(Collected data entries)
----------

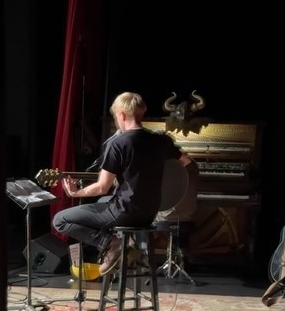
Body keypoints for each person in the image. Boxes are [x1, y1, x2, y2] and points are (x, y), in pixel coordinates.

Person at [52, 91, 193, 275]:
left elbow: (102, 187)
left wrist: (75, 193)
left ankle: (111, 243)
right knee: (103, 202)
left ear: (122, 115)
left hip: (125, 212)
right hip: (149, 213)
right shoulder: (159, 140)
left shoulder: (118, 143)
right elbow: (186, 162)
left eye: (115, 116)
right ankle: (126, 246)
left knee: (60, 220)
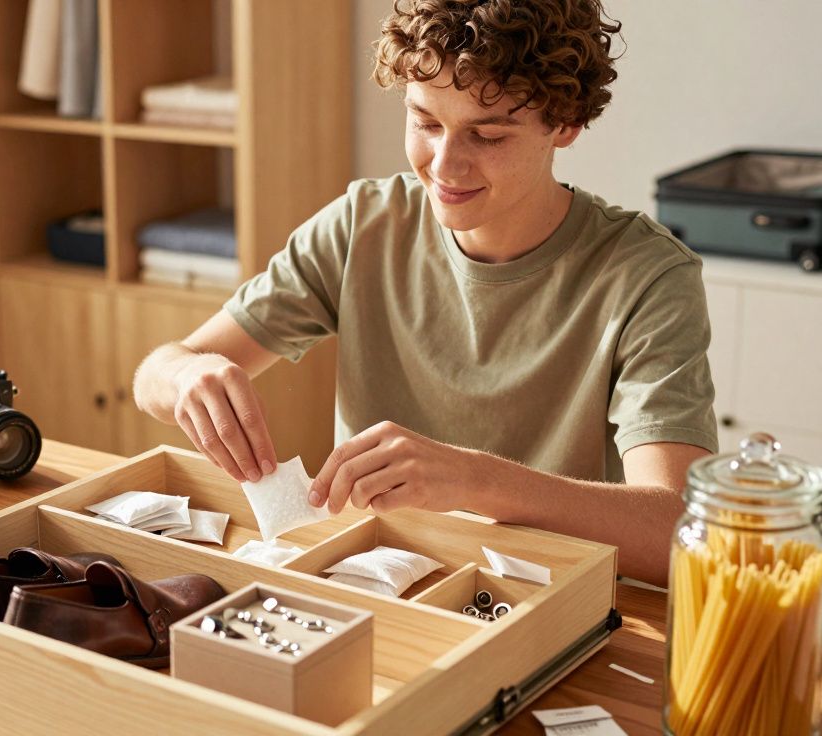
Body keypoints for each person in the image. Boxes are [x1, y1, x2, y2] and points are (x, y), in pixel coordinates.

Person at [132, 0, 716, 586]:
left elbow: (682, 531)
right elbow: (154, 375)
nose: (444, 165)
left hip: (550, 605)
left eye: (487, 135)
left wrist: (477, 481)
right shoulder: (364, 225)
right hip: (373, 587)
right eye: (426, 123)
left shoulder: (646, 276)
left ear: (565, 123)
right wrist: (189, 377)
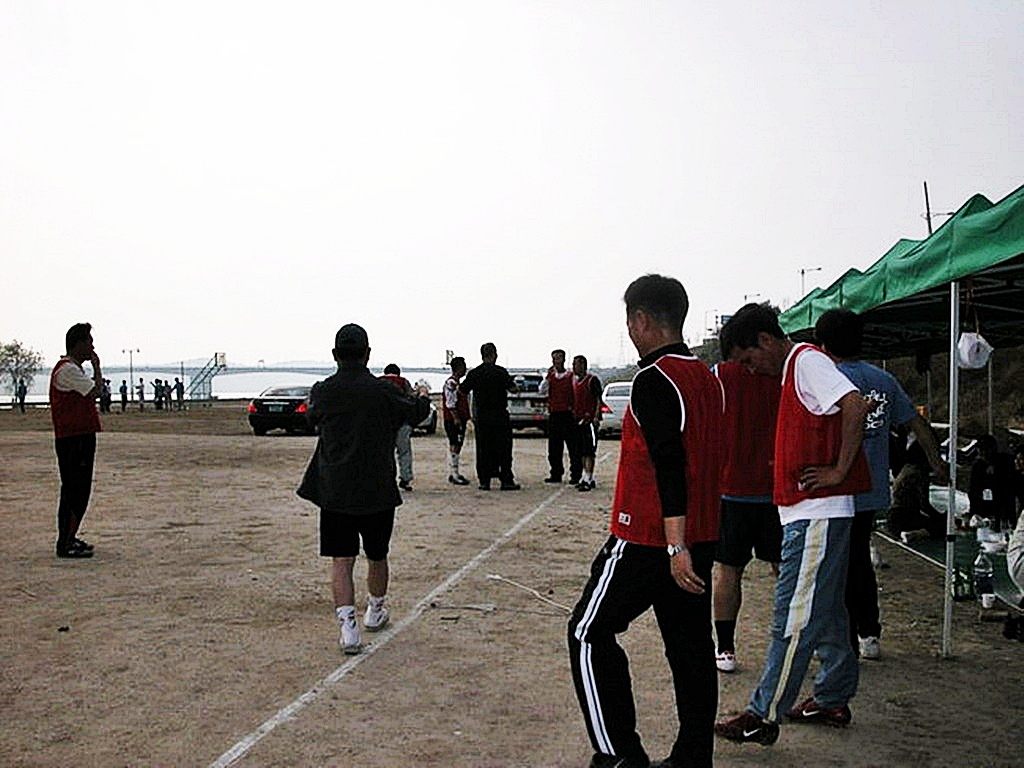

----------

> **To do**
A verbatim transcript of the entries above is required, with the pictures left out.

> **Your response**
Body keypoints for each person in the image. Boxes are [x1, y1, x2, y2] and points are (x, y), in pixel coordinates.

Person at [52, 91, 193, 275]:
left elbow: (102, 187)
left wrist: (75, 193)
left ankle: (111, 243)
right knee: (103, 202)
left ear: (122, 115)
left hip: (125, 212)
right hip: (149, 213)
right shoulder: (159, 140)
left shoulder: (118, 143)
right elbow: (186, 162)
left eye: (115, 116)
right ankle: (126, 246)
left knee: (60, 220)
Body keypoints for each person in the image. Boxes are [x1, y1, x2, y2] and points are (x, y), in pixel coordinates.

Person at [132, 0, 716, 586]:
left elbow: (682, 531)
right elbow: (154, 375)
nose: (444, 165)
left hip: (550, 605)
left eye: (487, 135)
left wrist: (477, 481)
right shoulder: (364, 225)
right hip: (373, 587)
right eye: (426, 123)
left shoulder: (646, 276)
left ear: (565, 123)
right wrist: (189, 377)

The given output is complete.